- Over 50 per cent cite costs as the biggest hurdle to implementing ESG measures
- For around two-thirds, attractiveness to investors and financiers is the biggest advantage of ESG; loss of asset value is the biggest concern
- 87 per cent focus primarily on environmental aspects
Frankfurt am Main, 22 August 2023 – European real estate companies see ESG as highly relevant to their investment strategy and are well-resourced for it. This is the result of a study conducted by Drooms, the leading provider of digital platforms for real estate assets in Europe, during April 2023. The company surveyed around 160 real estate experts in Europe for this latest study. The whole report can be found here.
83 per cent of the real estate professionals surveyed plan to give greater consideration to ESG in their investment strategy in the coming year, and 70 per cent of the respondents already have a dedicated individual responsible for ESG. In day-to-day business, however, ESG does not yet influence decision-making as much as one would expect: On average, the companies surveyed see the influence at 6.95 points on a scale of one to ten.

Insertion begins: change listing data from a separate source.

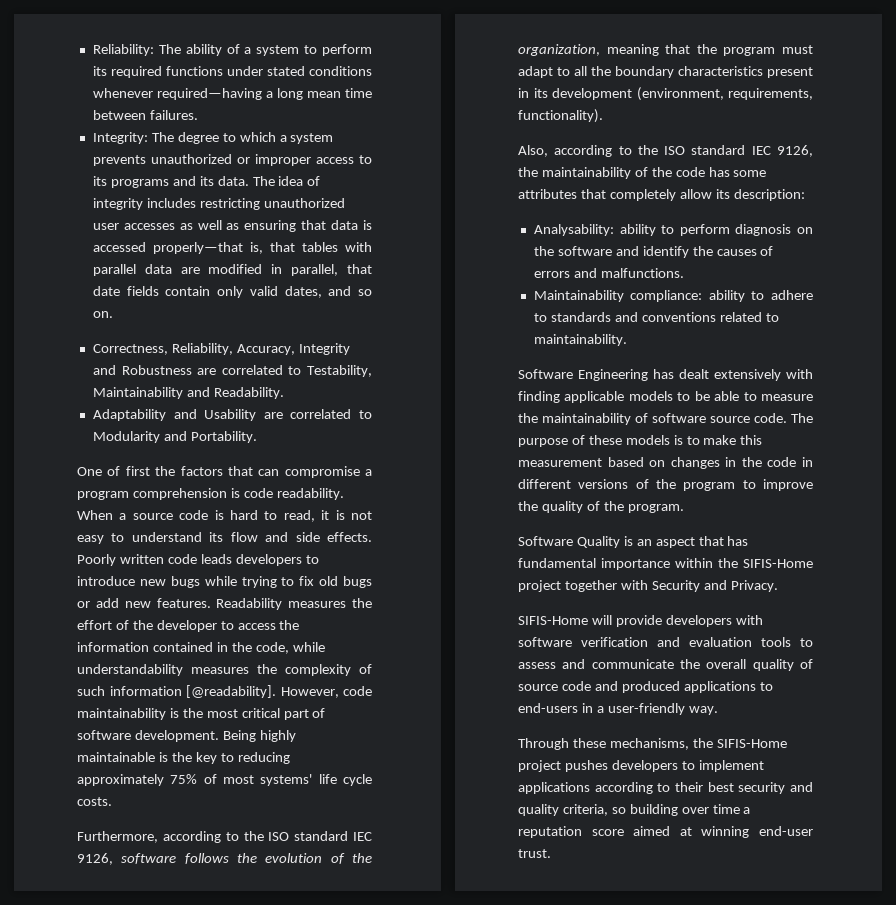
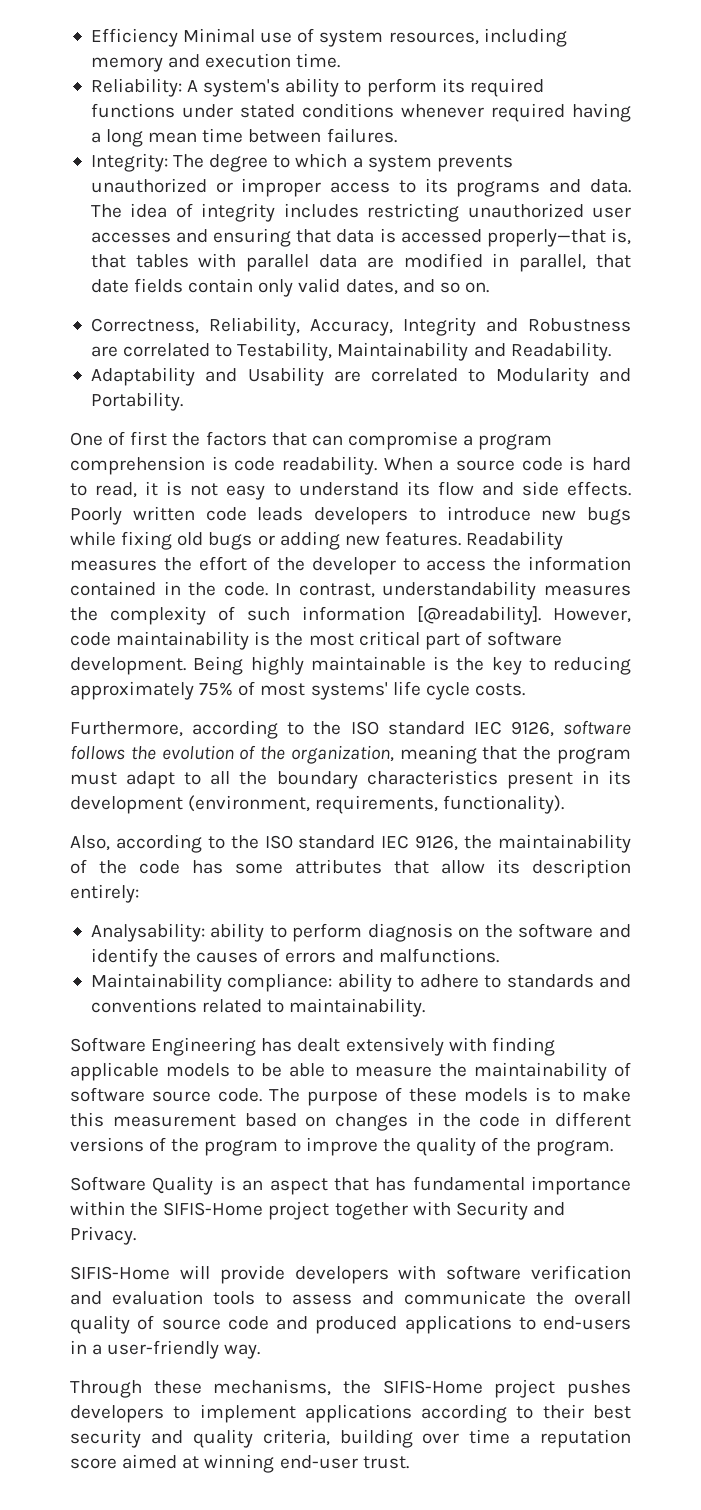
[92,44,300,56] Reliability: The ability of a system -> [90,28,567,47] [90,53,341,72] [90,78,340,97] Efficiency Minimal use of system resources, including memory and execution time. // Reliability: A system's ability
[156,88,262,100] required—having -> [490,103,631,122] required having
[199,176,214,186] its -> (582, 186) none
[179,220,240,230] as well as -> [176,229,209,243] and
[241,576,315,588] trying to fix -> [121,531,173,550] fixing
[95,598,119,608] add -> [279,531,340,550] adding
[255,642,325,654] code, while -> [223,582,375,598] code. In contrast,
[609,189,676,201] completely -> (429, 867) none
[733,189,805,201] description: -> [532,859,631,878] [70,884,139,903] description entirely:
[611,807,626,814] so -> (330, 1437) none

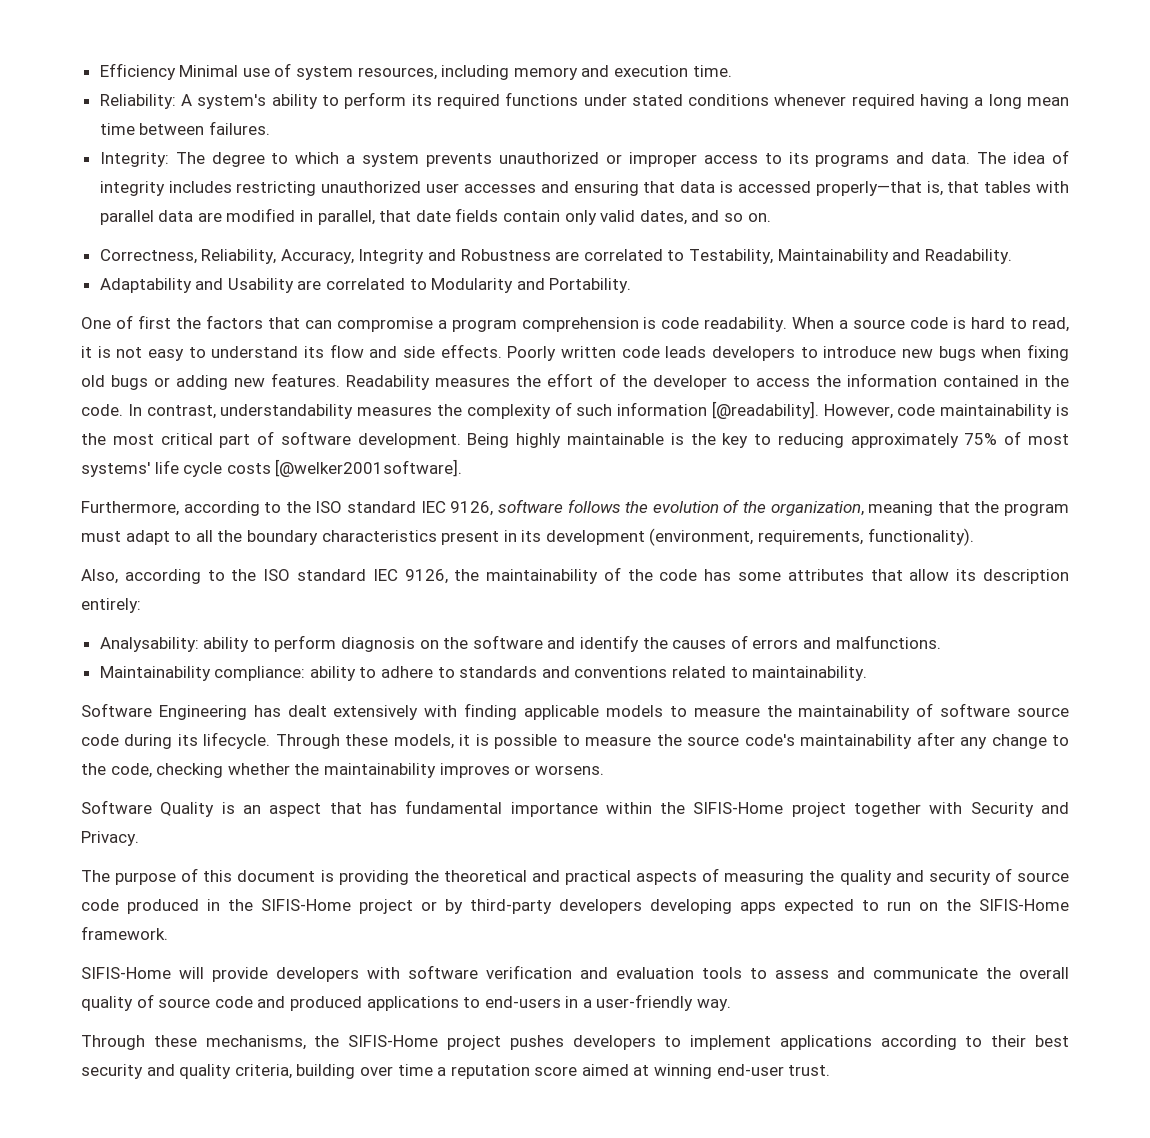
[70,531,116,546] while -> [981,346,1022,358] when
[474,683,525,696] costs. -> [226,459,463,477] costs [@welker2001software].
[260,1063,349,1077] be able to -> (687, 711) none
[218,1087,631,1106] [70,1112,631,1131] [70,1137,614,1156] code. The purpose of these models is to make this measurement based on changes in the code in different versions of the program to improve the quality of the program. -> [81,732,1070,749] [81,763,604,778] code during its lifecycle. Through these models, it is possible to measure the source code's maintainability after any change to the code, checking whether the maintainability improves or worsens.
(136, 1235) none -> [81,868,1069,885] [81,899,1069,914] [81,926,168,940] // The purpose of this document is providing the theoretical and practical aspects of measuring the quality and security of source code produced in the SIFIS-Home project or by third-party developers developing apps expected to run on the SIFIS-Home framework.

Lack of regulation and high documentation burden on companies
In addition to cost, which is the biggest barrier to implementing ESG measures for more than half of respondents, the lack of regulation (47 per cent) and the complexity and additional documentation burden (44 per cent) are key inhibitors. Other deterrents are a lack of understanding of how ESG compliance is achieved (44 per cent) and a lack of EU-wide regulation and standards (40 per cent).
“The documentation process is one of the big hurdles to implementing ESG measures. Companies therefore often perceive ESG as a burden rather than an opportunity. Interestingly, many companies are also concerned by the lack of regulation. They lack implementation and legal certainty for their ESG strategy. This sometimes culminates in a wait-and-see attitude: to avoid getting it wrong, you’d rather not do it,” explains Petter Made, SVP Product & Development at Drooms. “Digital data room solutions can help manage the complexity of ESG requirements – not only by keeping documentation organised for reporting purposes but also for the implementation of new regulations and for easier comparison of different assets within a portfolio. Unfortunately, this potential is not yet fully exploited.”

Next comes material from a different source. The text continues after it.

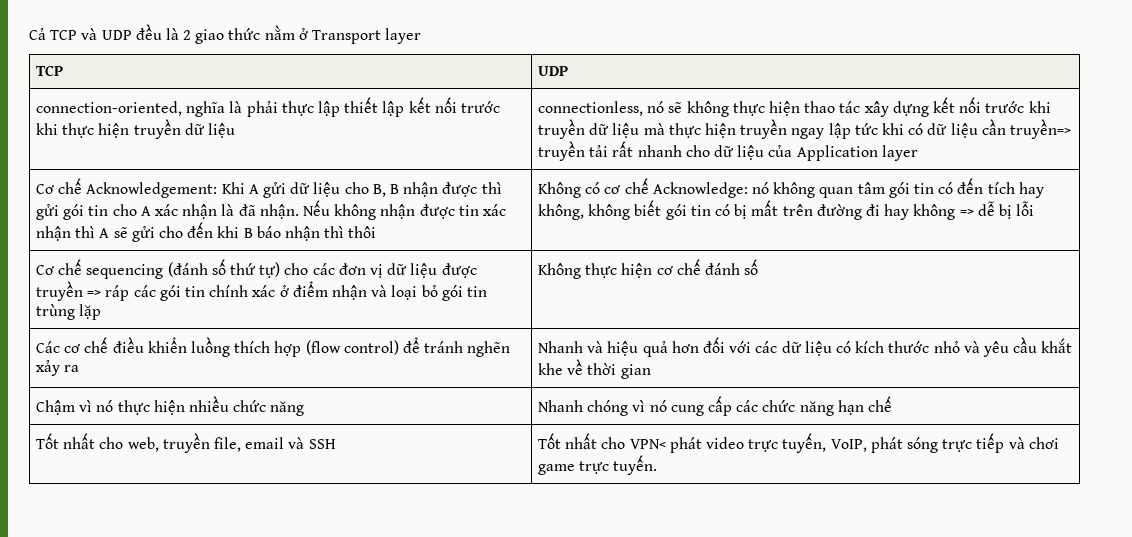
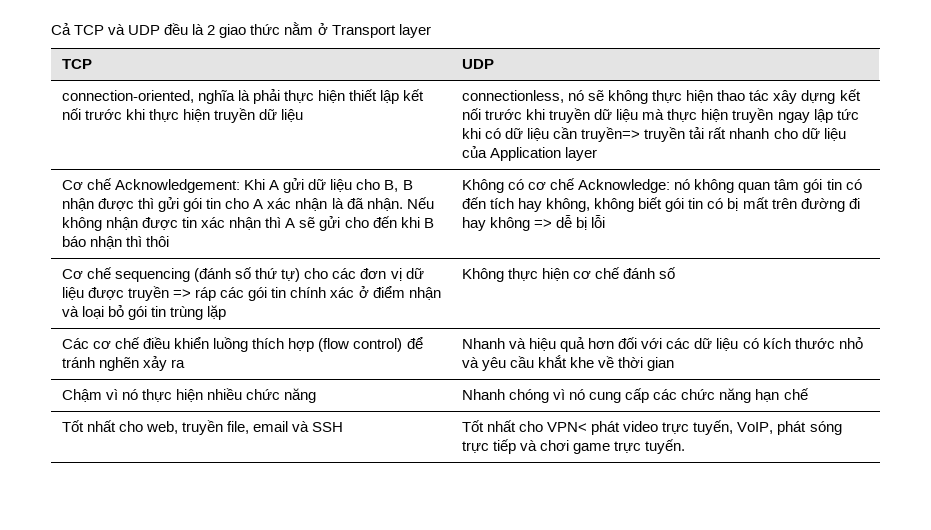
[318,101,341,117] lập -> [318,90,346,103] hiện

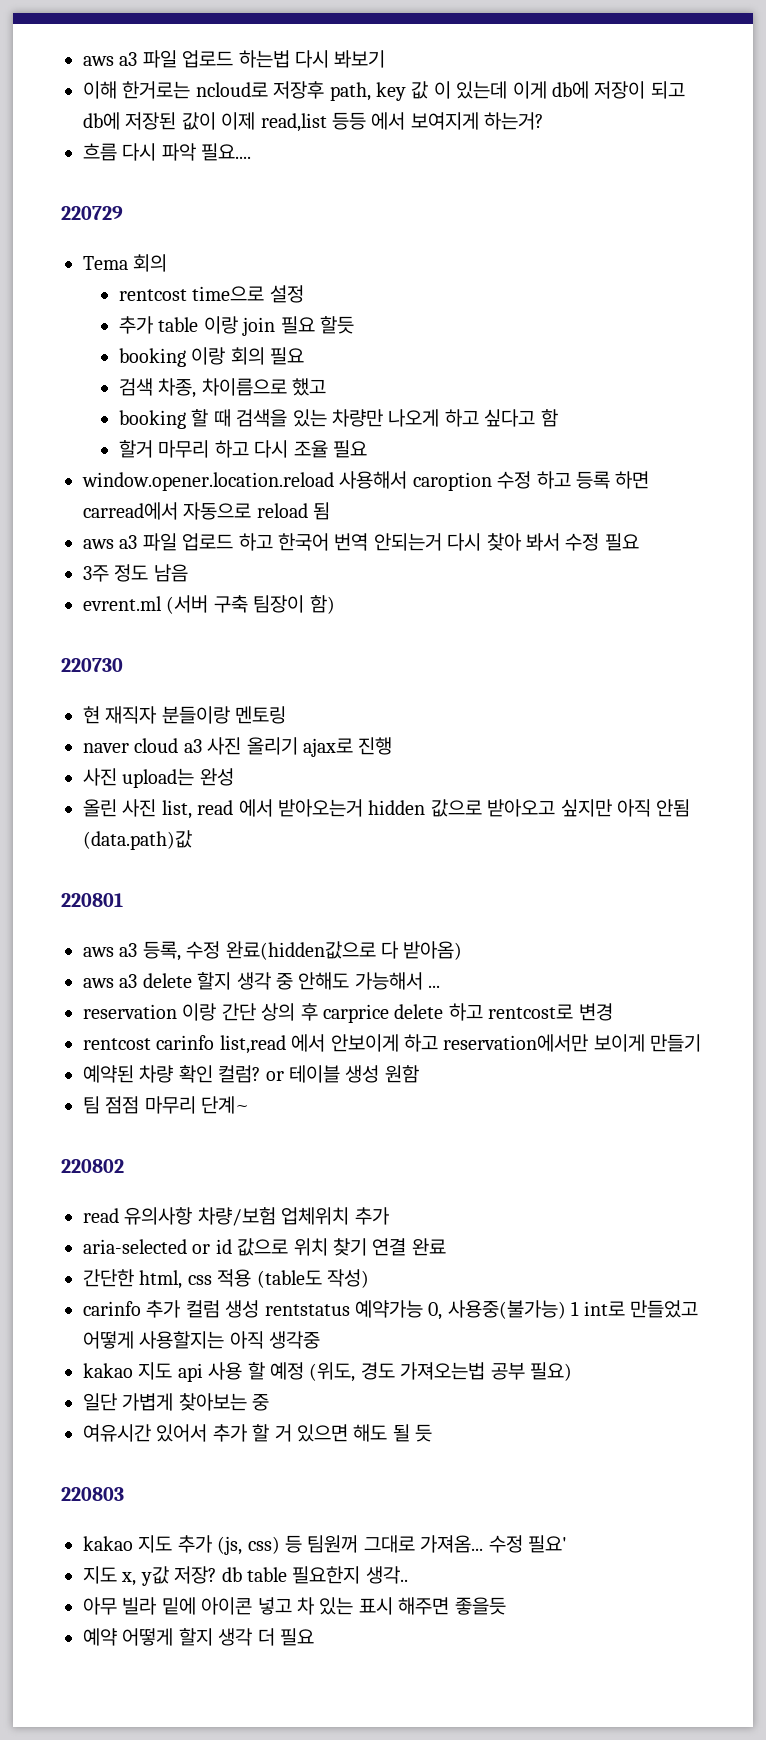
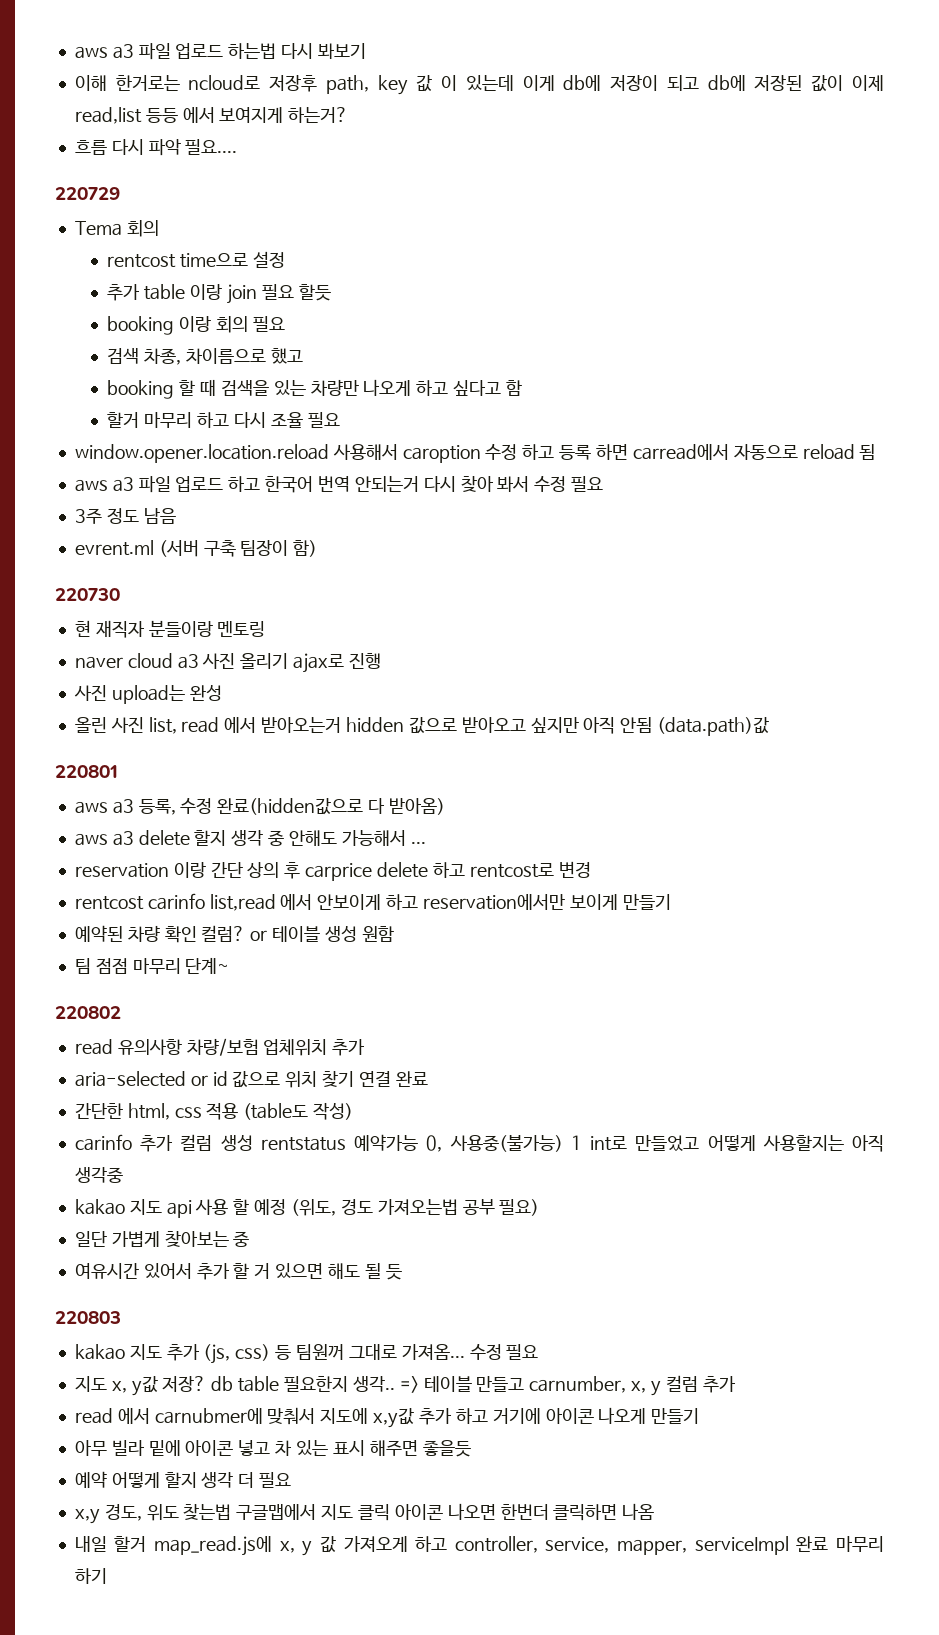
[528,1535,567,1553] 필요' -> [506,1344,539,1360] 필요
(408, 1575) none -> [399,1375,736,1396] [74,1407,700,1428] => 테이블 만들고 carnumber, x, y 컬럼 추가 // read 에서 carnubmer에 맞춰서 지도에 x,y값 추가 하고 거기에 아이콘 나오게 만들기
(314, 1637) none -> [74,1503,655,1524] [74,1536,885,1556] [74,1568,107,1584] // x,y 경도, 위도 찾는법 구글맵에서 지도 클릭 아이콘 나오면 한번더 클릭하면 나옴 // 내일 할거 map_read.js에 x, y 값 가져오게 하고 controller, service, mapper, serviceImpl 완료 마무리 하기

Complex documentation process
Unquestionably, many of the respondents have high hopes for technological solutions such as data management platforms for storing and analysing relevant ESG data. On a scale of one to ten, they answered with an average of 7.42 to the question of how strongly they expect such solutions to play a crucial role for investors in the future. However, many respondents still rarely use the possibilities of such tools: 60 percent of them store the data for the documentation process on their own server, 36 percent use a cloud, and just 24 per cent use a data room thus far.
“In the documentation and due diligence process, the real estate industry can become much more efficient. The documentation process takes up an incredible amount of time because documents and data have to be partly digitised, partly searched for, and different versions have to be compared with each other and made accessible to the various stakeholders. Yet it has long been possible to file documents centrally and always keep them up to date and make them accessible to all stakeholders without having to spend months preparing them,” Made explains.
For about 20 per cent of the respondents, the documentation process takes more than six months, for 20 per cent it takes four to five months and for 47 per cent it takes two to three months.
Attractiveness to investors and financiers as the greatest advantage
The respondents see the greatest advantage of ESG for real estate in the financial area. For almost 65 per cent of respondents, greater attractiveness to investors and financiers is one of the biggest advantages, while increasing the value of their own assets is interesting for 60 per cent. Reducing operating costs (39 per cent) and higher rent (27 per cent), on the other hand, are attributed less relevance. But reducing emissions and the associated climate protection are also among the most important factors for around 64 per cent, as is taking responsibility (39 per cent).
ESG – the E remains the primary focus
The focus of the real estate experts surveyed continues to be on the ecological aspect of real estate.
87 per cent stated that they pay attention to ecological factors in their investment strategy. Social aspects (30 per cent) and governance criteria (25 per cent) followed far behind. Overall, the ESG compliance of assets is a decisive factor for the respondents. 54 per cent would be very unlikely to invest in a non-ESG compliant property. 93 per cent would rather invest additional money in the ESG compliance of their assets than sell them at a potential loss. Overall, loss of value is the biggest concern with regard to ESG regulations (64 per cent). Twenty per cent are concerned about potential long-term negative marketing consequences and nine per cent about potential penalties.
“ESG issues are at the top of the agenda in the real estate industry and are here to stay. However, we make it incredibly difficult for ourselves to implement. Highly paid professionals get hung up on document management instead of focusing on creating smart solutions for meeting ESG requirements,” says Made. “Digitalisation is not a panacea, but it can help to simplify communication with stakeholders and the regulator. Quite simply, by making all the necessary information available at all times.”